Re: killing larvae - Stop the madness!
Have been grafting in Texas for a couple of years. Here is what works for me.
July is pretty hot and the larvae will dry out pretty quick. Take a damp towel and and empty nuc with you. Remove the frame you are going to graft from and cover with a damp towel for transport to the grafting room. Since we are talking summer I will dispense with making sure the grafting room is warm. However, you might sprinkle a little water on the floor to increase the humidity.
I "wet graft", that is, I graft into a drop of royal jelly. You can buy organic royal jelly online but be prepared, it is a little pricey. Use a 1 (one) cc syringe without the needle and put one drop into each cup. You can prime about 12 to 13 cells with 1 cc of royal jelly. This will allow you to "float" the larvae off the grafting needle with little problem.

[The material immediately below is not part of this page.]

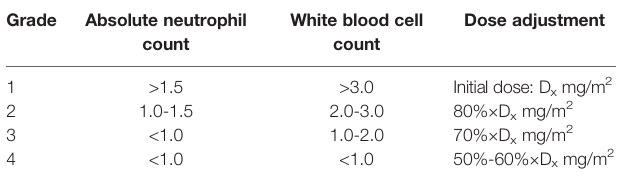
TABLE 2 | Chemotherapy dose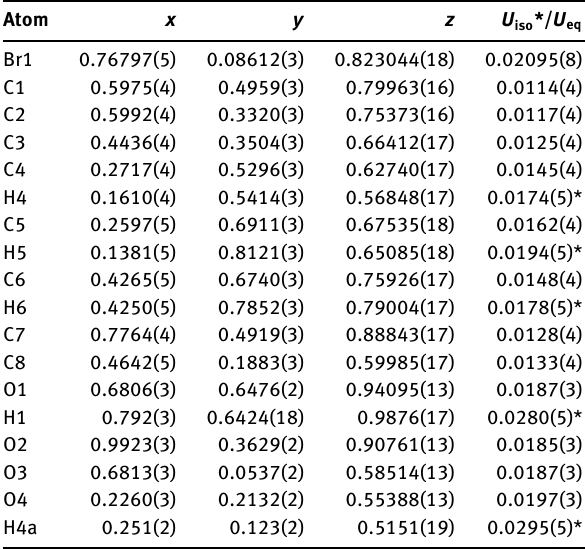
Table 2: Fractional atomic coordinates and isotropic or equivalent isotropic displacement parameters (Å 2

Two to four hours prior to grafting, I make up a starter colony using a 5 frame nuc built as noted in the book "Scientific Queen Rearing". An excellent read. This is an enclosed nuc with an extended screened in bottom. That is, no bees can come and go. In this nuc, add a wet sponge for water in the bottom, 2 frames of pollen/bee bread and two frames of honey (I like to find honey that is partially capped or just prior to capping. To this I add the nurse bees from about 6 frames. I think this about 3 lbs. Let this all set a couple of hours before adding the grafts.
Jar the bees to the bottom of the nuc and install the grafts in the center space. If it is really hot, take the nuc indoors or at least in the shade. In 24 hours the grafts will be started and you will be able to see the "take". Move from starter to finisher at the point. Usually graft from 28 to 36 cells at a time into one nuc and have gotten as high as 98% (in October) take.
Alternately (and this has been working really well), leave the cells in the starter for 48 hours. They will be drawn from 1/2 to 3/4 inch at this point. Being very careful, move the individual cells into queenless nucs (splits). The bees in the nuc will finish the cell and think it is their own queen. Use your imagination for requeening established colonies at this point.
BTW, I use JZBZ cell cups and have found little need to let the bees polish them. Wax cups would be a different story I think.
The above is not original, see Larry Connors recent article (in ABJ I think, maybe July or Aug) regarding this very procedure.
I know I left out a few details. Suggest Larry Connors book on Queen Rearing and the above referenced "Scientific Queen Rearing.
Queen rearing is one of those exercizes that all Beekeepers should endeavor. It WILL make you a better, more observant Beek.
Last edited by Flyman; 12-09-2010 at 05:57 PM.